EPOCA – 9 de agosto de 2019

Gabriel Martins

09/08/2019 – 06:00 / Atualizado em 09/08/2019 – 09:16

Queda dos juros americanos reaviva temores de uma próxima hecatombe financeira

Investidores, bancos e até mesmo agências de classificação de risco tinham opinião quase unânime: ninguém deixaria de pagar hipotecas, já que as taxas de juros eram baixas, o valor cabia no bolso e um calote levaria à perda da casa própria. Não havia dúvidas sobre isso. E, assim, no início do século XXI, americanos compraram imóveis como nunca. Os juros estavam baixos como havia muito não se via. E os bancos emprestaram como nunca, com pouquíssimas exigências sobre a capacidade de pagamento de seus novos clientes — afinal, era esse crédito que dava um retorno maior aos investidores.

Até que os juros voltaram a subir. E a bolha do crédito imobiliário de alto risco nos Estados Unidos — o famoso subprime — estourou, mergulhando o mundo na crise global de 2008, que daria início a um período que entrou para a história como a Grande Recessão.

A receita é conhecida dos economistas desde a bolha das tulipas, em 1637. Em momentos de otimismo da economia, um excesso de confiança dos investidores os leva a apostar num cenário de ganhos ininterruptos. É quase uma cegueira coletiva: uma confiança cega de que a bonança não terá fim. Até que vem a crise. E a bolha estoura.

Se nas tulipas o exotismo da flor recém-trazida do Oriente despertou a cobiça da aristocracia holandesa, fazendo o preço dos bulbos disparar (e também de recém-criados “contratos futuros” de tulipa), na economia moderna o fermento para bolhas é o juro baixo. A taxa menor desperta o apetite dos investidores por aplicações menos convencionais, na busca de manter seus lucros.

Foi assim em 2008. E foi assim em 2000, quando estourou a bolha anterior, do otimismo com as empresas da Nova Economia, as recém-chegadas “ponto.com”. Neste mês, quando o Federal Reserve (Fed) reduziu sua taxa de juros, no primeiro corte desde 2008, surgiu a questão: qual será a próxima bolha?

“Descobrir qual a próxima bolha econômica é uma questão que sistematicamente tenta ser respondida por muitos, mas envolve uma análise complexa e até mesmo um certo ‘achismo’. O que a história mostra, porém, é que as bolhas não se repetem pelos mesmos motivos”, disse Otaviano Canuto, ex-vice-presidente do Banco Mundial e membro sênior do think tank Policy Center for The New South.

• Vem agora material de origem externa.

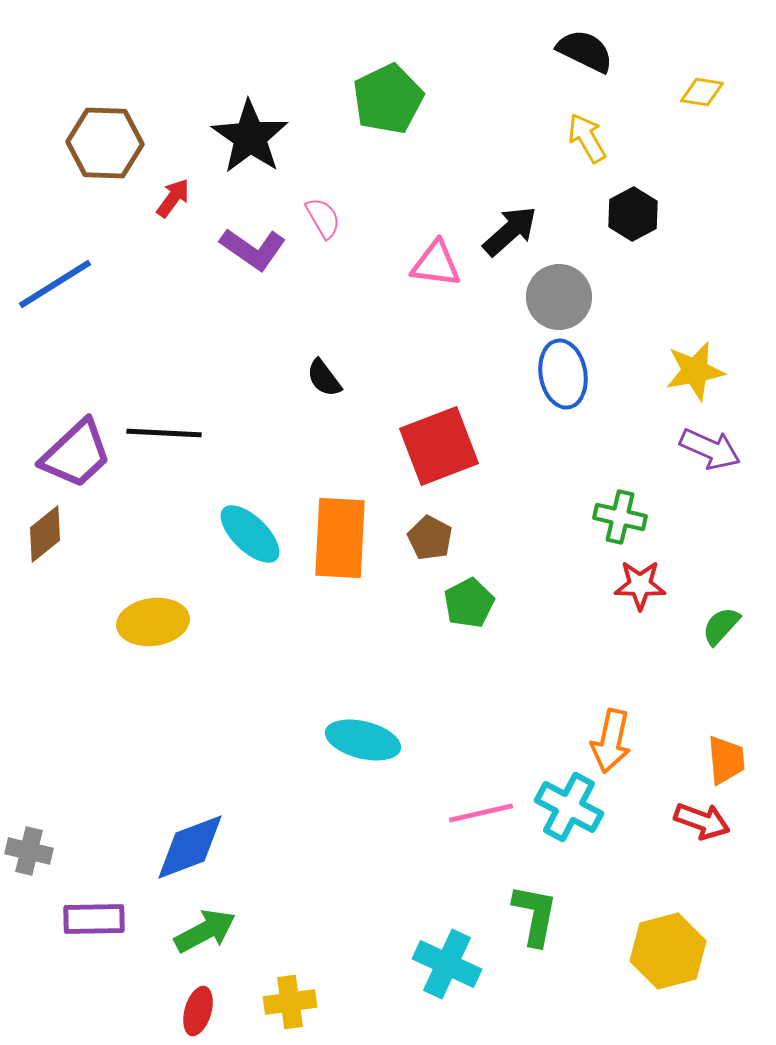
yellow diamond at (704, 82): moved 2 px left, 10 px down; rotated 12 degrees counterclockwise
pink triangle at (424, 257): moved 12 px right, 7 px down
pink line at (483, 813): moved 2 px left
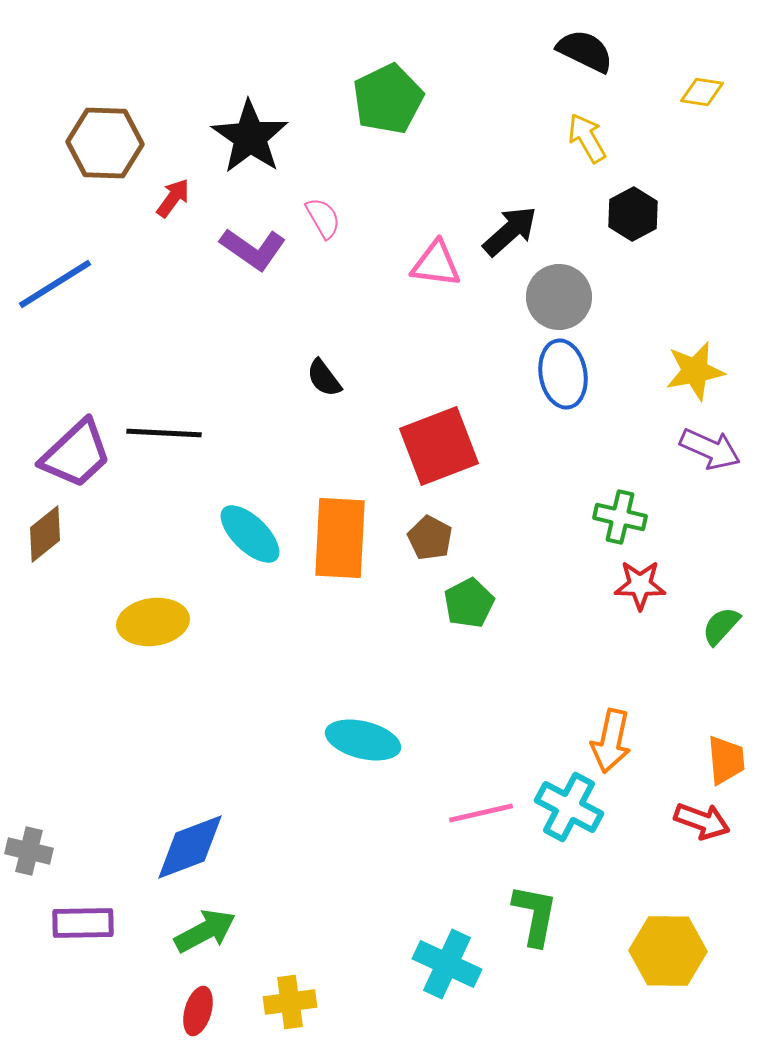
purple rectangle at (94, 919): moved 11 px left, 4 px down
yellow hexagon at (668, 951): rotated 16 degrees clockwise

A lista de suspeitos varia conforme o interlocutor. Pode vir da enorme inadimplência no crédito estudantil americano — bolha que teria grande impacto social, mas não faria um estrago econômico considerável —; da China, com seus investimentos excessivos em infraestrutura; da dívida elevada de alguns países europeus, como a Itália; ou de complexos instrumentos financeiros usados por empresas americanas, os CLOs, sigla para Collateralized Loan Obligation(talvez um primo do sofisticado subprime dos anos 2000).

“Qual a próxima bolha? Analistas colocam suas fichas na China, no crédito estudantil americano, na dívida elevada da Itália e de outros países europeus e em alguns títulos financeiros”

“Assim como no auge dos títulos lastreados em hipotecas, na primeira década do atual século, há uma grande demanda de investidores por CLOs, o que lembra a fase de bonança do ciclo do fluxo de capital. Um padrão recorrente no tempo e no espaço é que as sementes das crises financeiras são semeadas nos bons momentos, quando são feitos empréstimos ruins”, escreveu a americana Carmen Reinhart, de Harvard, em um artigo de dezembro do ano passado.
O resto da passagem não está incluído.